Swap RedisChatMessageHistory for SQLChatMessageHistory (Postgres/SQLite) or DynamoDBChatMessageHistory (AWS) depending on your infrastructure.

For agents that use tools, LangGraph with a checkpointer is the modern recommended approach. It persists the entire agent state (messages, tool results, reasoning):

from langchain_openai import ChatOpenAI
from langchain.agents import create_react_agent
from langgraph.checkpoint.memory import MemorySaver
from langgraph.prebuilt import create_react_agent as create_lg_agent

llm = ChatOpenAI(model="gpt-4o-mini")
checkpointer = MemorySaver()  # in-memory; use SqliteSaver for persistence

agent = create_lg_agent(llm, tools=[], checkpointer=checkpointer)

# Each thread_id is a separate conversation
config = {"configurable": {"thread_id": "conversation-1"}}

result = agent.invoke(
    {"messages": [{"role": "user", "content": "My name is Jordan."}]},
    config=config,
)

result2 = agent.invoke(
    {"messages": [{"role": "user", "content": "What is my name?"}]},
    config=config,
)
print(result2["messages"][-1].content)  # "Your name is Jordan."

For persistent storage, use SqliteSaver:

from langgraph.checkpoint.sqlite import SqliteSaver

with SqliteSaver.from_conn_string("memory.db") as checkpointer:
    agent = create_lg_agent(llm, tools=[], checkpointer=checkpointer)

Choosing the Right Memory Strategy

StrategyBest forLimitation
Manual message listPrototypes, simple scriptsGrows unbounded
RunnableWithMessageHistoryMulti-user chatbotsStill grows without trimming
Windowed bufferLong conversationsMay lose important early context
Summary memoryVery long conversationsLossy — details may be dropped
Redis/SQL persistenceProduction chatbotsRequires infrastructure
LangGraph checkpointerTool-using agentsRequires LangGraph setup

Frequently Asked Questions

What is the difference between ConversationBufferMemory and ConversationSummaryMemory?

ConversationBufferMemory stores every message verbatim.

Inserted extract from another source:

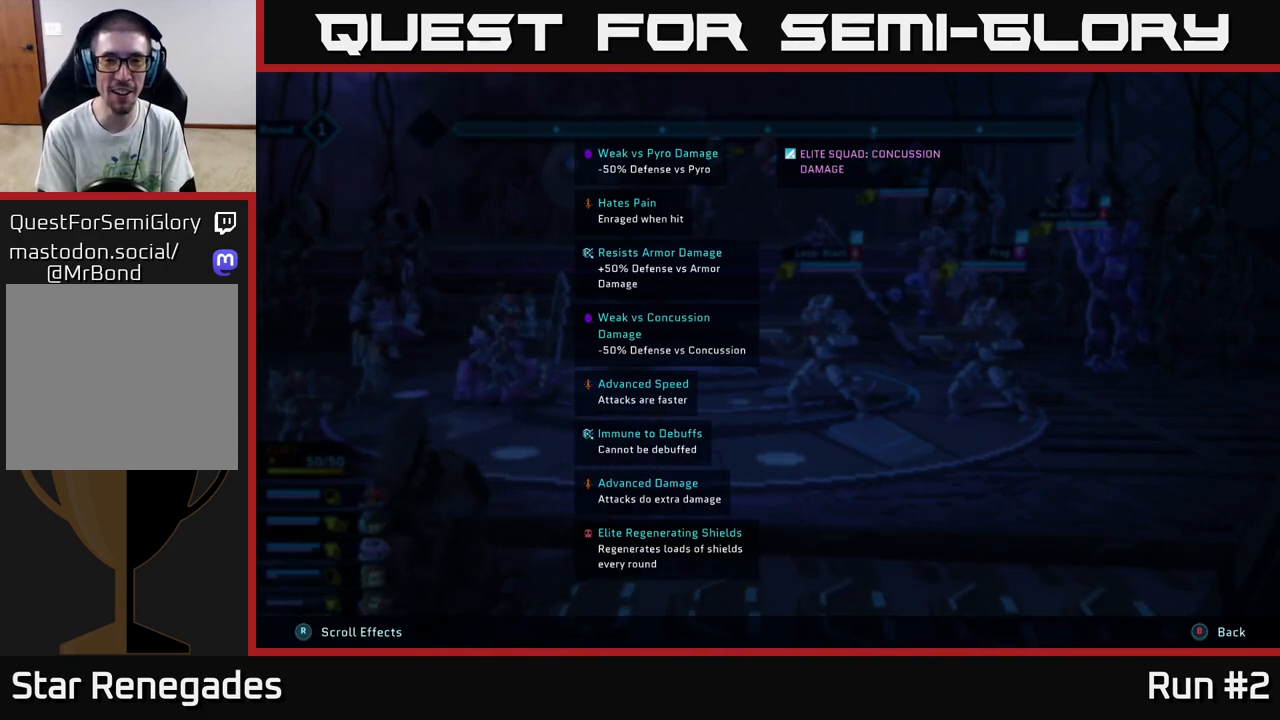
{"buttons": ["L2", "R2"], "left_stick": "center", "right_stick": "center", "events": []}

It’s simple but grows without bound. ConversationSummaryMemory periodically compresses old messages into a summary, keeping the context window manageable at the cost of some detail. For conversations longer than ~20 turns, use summary or windowed approaches.

How do I give each user their own memory in a web app?

Use the session_id pattern with RunnableWithMessageHistory. Map each user (by user ID or session token) to their own ChatMessageHistory object stored in Redis or a database. Never share a single history object across users.

Does memory work with streaming responses?

Yes. Use .astream() instead of .invoke() and pass the same config:

async for chunk in chain_with_history.astream(
    {"input": "Tell me a long story"},
    config={"configurable": {"session_id": "user-1"}}
):
    print(chunk.content, end="", flush=True)

How do I clear a user’s conversation history?

history = get_session_history("user-alice")
history.clear()

For Redis/SQL backends, this deletes the records from the store.

What happens when the conversation exceeds the model’s context window?

Without trimming, you will get a ContextLengthExceeded API error. Always set either a token-based trimmer or use summary memory in production. As a safety net, catch openai.BadRequestError and clear the oldest messages.